### Task goal
Carry none of the pictures over; write out the complete data exactly.

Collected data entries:
[START]

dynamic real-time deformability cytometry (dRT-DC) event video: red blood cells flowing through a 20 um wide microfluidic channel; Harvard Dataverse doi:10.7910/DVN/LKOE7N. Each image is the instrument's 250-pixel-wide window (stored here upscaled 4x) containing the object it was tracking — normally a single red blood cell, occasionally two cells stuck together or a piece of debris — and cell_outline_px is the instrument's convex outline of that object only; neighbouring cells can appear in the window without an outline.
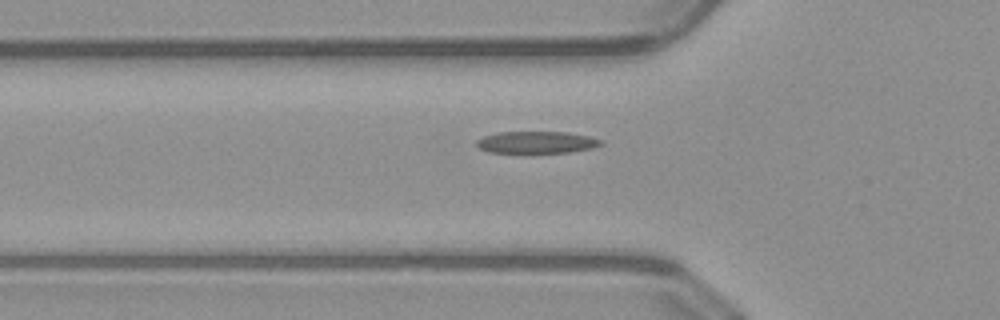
{"species": "common noctule bat (a hibernating species)", "species_latin": "Nyctalus noctula", "temperature_condition": "warm", "stored_images_in_passage": 38, "camera_frame_rate_fps": 3000, "um_per_image_px": 0.085, "animal": {"sex": "male", "body_mass_g": 23.1, "forearm_length_mm": 52.7}, "frame": {"image": 1, "passage_image": 9, "time_ms": 2.667, "image_size_px": [1000, 320], "cell_outline_px": [[604, 144], [592, 148], [568, 152], [532, 156], [488, 152], [480, 148], [476, 144], [476, 140], [484, 136], [496, 132], [568, 132], [588, 136], [604, 140]], "centroid_in_image_um": [45.59, 12.15], "position_along_channel_um": 80.2, "area_um2": 16.99}}
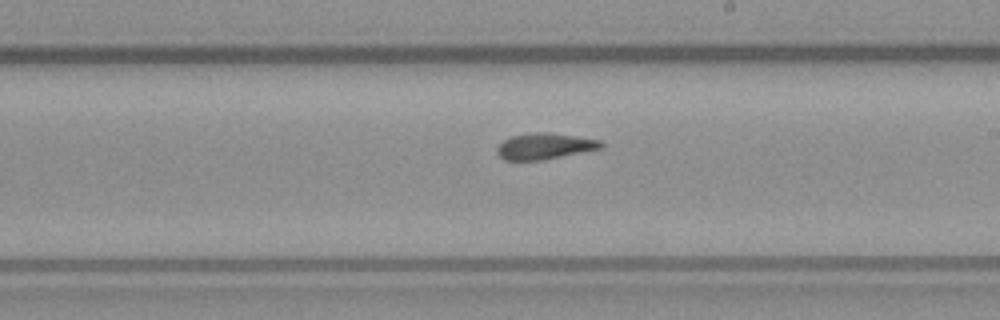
{"frame": {"image": 2, "passage_image": 21, "time_ms": 6.667, "image_size_px": [1000, 320], "cell_outline_px": [[604, 148], [544, 160], [504, 160], [496, 152], [496, 148], [504, 140], [512, 136], [536, 132], [548, 132], [600, 140], [604, 144]], "centroid_in_image_um": [46.32, 12.43], "position_along_channel_um": 242.7, "area_um2": 15.84}}
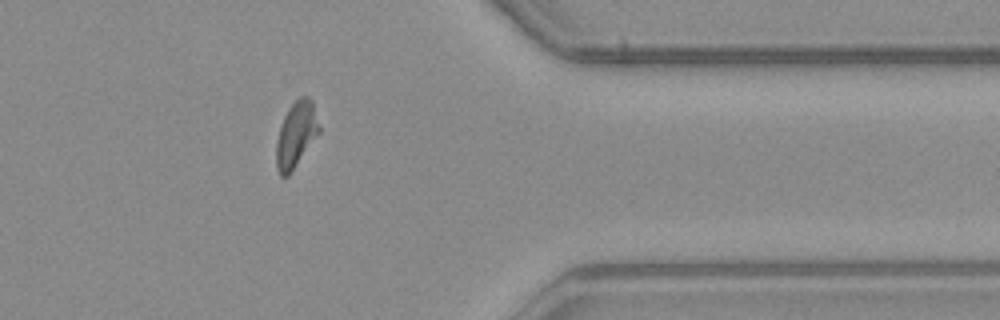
{"frame": {"image": 3, "passage_image": 33, "time_ms": 10.667, "image_size_px": [1000, 320], "cell_outline_px": [[320, 132], [288, 176], [280, 176], [276, 168], [276, 140], [284, 116], [288, 108], [300, 96], [308, 96], [312, 100], [320, 128]], "centroid_in_image_um": [25.16, 11.43], "position_along_channel_um": 386.2, "area_um2": 16.3}, "authors_computed_cell_mechanics": {"area_um2": 16.3285, "velocity_mm_per_s": 4.0446, "shape_relaxation_time_tau1_ms": null, "shape_relaxation_time_tau2_ms": 1.8505, "deformation_change_tau1": null, "deformation_change_tau2": 0.0934}}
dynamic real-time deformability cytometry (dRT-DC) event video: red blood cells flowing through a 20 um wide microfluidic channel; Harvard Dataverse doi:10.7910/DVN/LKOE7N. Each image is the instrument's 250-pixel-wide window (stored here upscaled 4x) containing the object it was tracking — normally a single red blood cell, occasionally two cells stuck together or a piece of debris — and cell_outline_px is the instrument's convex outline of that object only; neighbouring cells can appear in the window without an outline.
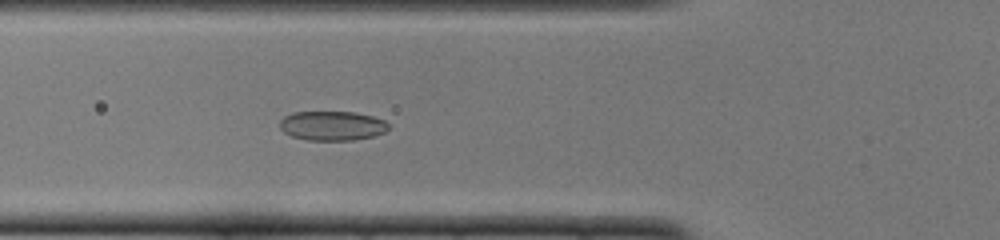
{"species": "common noctule bat (a hibernating species)", "species_latin": "Nyctalus noctula", "temperature_condition": "cold", "stored_images_in_passage": 49, "camera_frame_rate_fps": 3000, "um_per_image_px": 0.085, "animal": {"sex": "female", "body_mass_g": 22.0, "forearm_length_mm": 56.7}, "frame": {"image": 1, "passage_image": 17, "time_ms": 5.333, "image_size_px": [1000, 240], "cell_outline_px": [[388, 128], [384, 132], [376, 136], [352, 140], [308, 140], [292, 136], [284, 132], [280, 128], [280, 120], [284, 116], [292, 112], [356, 112], [372, 116], [384, 120], [388, 124]], "centroid_in_image_um": [28.23, 10.68], "position_along_channel_um": 97.6, "area_um2": 18.67}}
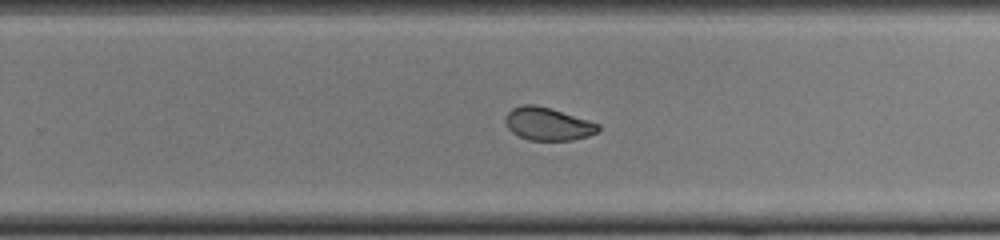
{"frame": {"image": 2, "passage_image": 31, "time_ms": 10.0, "image_size_px": [1000, 240], "cell_outline_px": [[600, 132], [588, 136], [572, 140], [528, 140], [512, 132], [508, 128], [504, 120], [504, 116], [512, 108], [524, 104], [536, 104], [552, 108], [600, 124]], "centroid_in_image_um": [46.57, 10.52], "position_along_channel_um": 283.2, "area_um2": 17.98}}
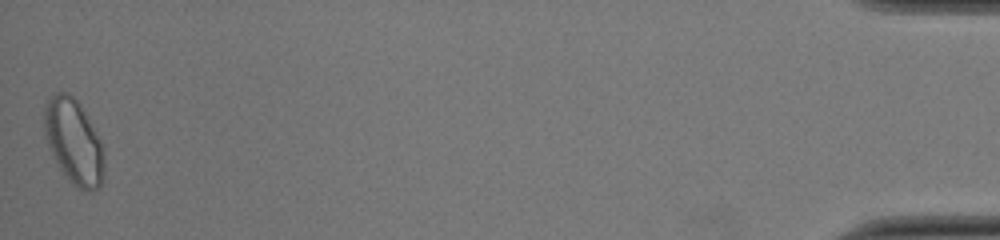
{"frame": {"image": 3, "passage_image": 49, "time_ms": 16.0, "image_size_px": [1000, 240], "cell_outline_px": [[104, 180], [100, 188], [92, 192], [88, 192], [72, 184], [60, 168], [48, 144], [44, 132], [44, 104], [48, 96], [56, 92], [68, 92], [80, 104], [100, 140], [104, 148]], "centroid_in_image_um": [6.28, 12.04], "position_along_channel_um": 428.9, "area_um2": 29.77}, "authors_computed_cell_mechanics": {"area_um2": 19.3052, "velocity_mm_per_s": 3.9903, "shape_relaxation_time_tau1_ms": 4.9329, "shape_relaxation_time_tau2_ms": 2.7671, "deformation_change_tau1": 0.1156, "deformation_change_tau2": 0.0672}}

[END]

### Task output
dynamic real-time deformability cytometry (dRT-DC) event video: red blood cells flowing through a 20 um wide microfluidic channel; Harvard Dataverse doi:10.7910/DVN/LKOE7N. Each image is the instrument's 250-pixel-wide window (stored here upscaled 4x) containing the object it was tracking — normally a single red blood cell, occasionally two cells stuck together or a piece of debris — and cell_outline_px is the instrument's convex outline of that object only; neighbouring cells can appear in the window without an outline.
{"species": "common noctule bat (a hibernating species)", "species_latin": "Nyctalus noctula", "temperature_condition": "warm", "stored_images_in_passage": 38, "camera_frame_rate_fps": 3000, "um_per_image_px": 0.085, "animal": {"sex": "male", "body_mass_g": 23.1, "forearm_length_mm": 52.7}, "frame": {"image": 1, "passage_image": 9, "time_ms": 2.667, "image_size_px": [1000, 320], "cell_outline_px": [[604, 144], [592, 148], [568, 152], [532, 156], [488, 152], [480, 148], [476, 144], [476, 140], [484, 136], [496, 132], [568, 132], [588, 136], [604, 140]], "centroid_in_image_um": [45.59, 12.15], "position_along_channel_um": 80.2, "area_um2": 16.99}}
{"frame": {"image": 2, "passage_image": 21, "time_ms": 6.667, "image_size_px": [1000, 320], "cell_outline_px": [[604, 148], [544, 160], [504, 160], [496, 152], [496, 148], [504, 140], [512, 136], [536, 132], [548, 132], [600, 140], [604, 144]], "centroid_in_image_um": [46.32, 12.43], "position_along_channel_um": 242.7, "area_um2": 15.84}}
{"frame": {"image": 3, "passage_image": 33, "time_ms": 10.667, "image_size_px": [1000, 320], "cell_outline_px": [[320, 132], [288, 176], [280, 176], [276, 168], [276, 140], [284, 116], [288, 108], [300, 96], [308, 96], [312, 100], [320, 128]], "centroid_in_image_um": [25.16, 11.43], "position_along_channel_um": 386.2, "area_um2": 16.3}, "authors_computed_cell_mechanics": {"area_um2": 16.3285, "velocity_mm_per_s": 4.0446, "shape_relaxation_time_tau1_ms": null, "shape_relaxation_time_tau2_ms": 1.8505, "deformation_change_tau1": null, "deformation_change_tau2": 0.0934}}
dynamic real-time deformability cytometry (dRT-DC) event video: red blood cells flowing through a 20 um wide microfluidic channel; Harvard Dataverse doi:10.7910/DVN/LKOE7N. Each image is the instrument's 250-pixel-wide window (stored here upscaled 4x) containing the object it was tracking — normally a single red blood cell, occasionally two cells stuck together or a piece of debris — and cell_outline_px is the instrument's convex outline of that object only; neighbouring cells can appear in the window without an outline.
{"species": "common noctule bat (a hibernating species)", "species_latin": "Nyctalus noctula", "temperature_condition": "cold", "stored_images_in_passage": 49, "camera_frame_rate_fps": 3000, "um_per_image_px": 0.085, "animal": {"sex": "female", "body_mass_g": 22.0, "forearm_length_mm": 56.7}, "frame": {"image": 1, "passage_image": 17, "time_ms": 5.333, "image_size_px": [1000, 240], "cell_outline_px": [[388, 128], [384, 132], [376, 136], [352, 140], [308, 140], [292, 136], [284, 132], [280, 128], [280, 120], [284, 116], [292, 112], [356, 112], [372, 116], [384, 120], [388, 124]], "centroid_in_image_um": [28.23, 10.68], "position_along_channel_um": 97.6, "area_um2": 18.67}}
{"frame": {"image": 2, "passage_image": 31, "time_ms": 10.0, "image_size_px": [1000, 240], "cell_outline_px": [[600, 132], [588, 136], [572, 140], [528, 140], [512, 132], [508, 128], [504, 120], [504, 116], [512, 108], [524, 104], [536, 104], [552, 108], [600, 124]], "centroid_in_image_um": [46.57, 10.52], "position_along_channel_um": 283.2, "area_um2": 17.98}}
{"frame": {"image": 3, "passage_image": 49, "time_ms": 16.0, "image_size_px": [1000, 240], "cell_outline_px": [[104, 180], [100, 188], [92, 192], [88, 192], [72, 184], [60, 168], [48, 144], [44, 132], [44, 104], [48, 96], [56, 92], [68, 92], [80, 104], [100, 140], [104, 148]], "centroid_in_image_um": [6.28, 12.04], "position_along_channel_um": 428.9, "area_um2": 29.77}, "authors_computed_cell_mechanics": {"area_um2": 19.3052, "velocity_mm_per_s": 3.9903, "shape_relaxation_time_tau1_ms": 4.9329, "shape_relaxation_time_tau2_ms": 2.7671, "deformation_change_tau1": 0.1156, "deformation_change_tau2": 0.0672}}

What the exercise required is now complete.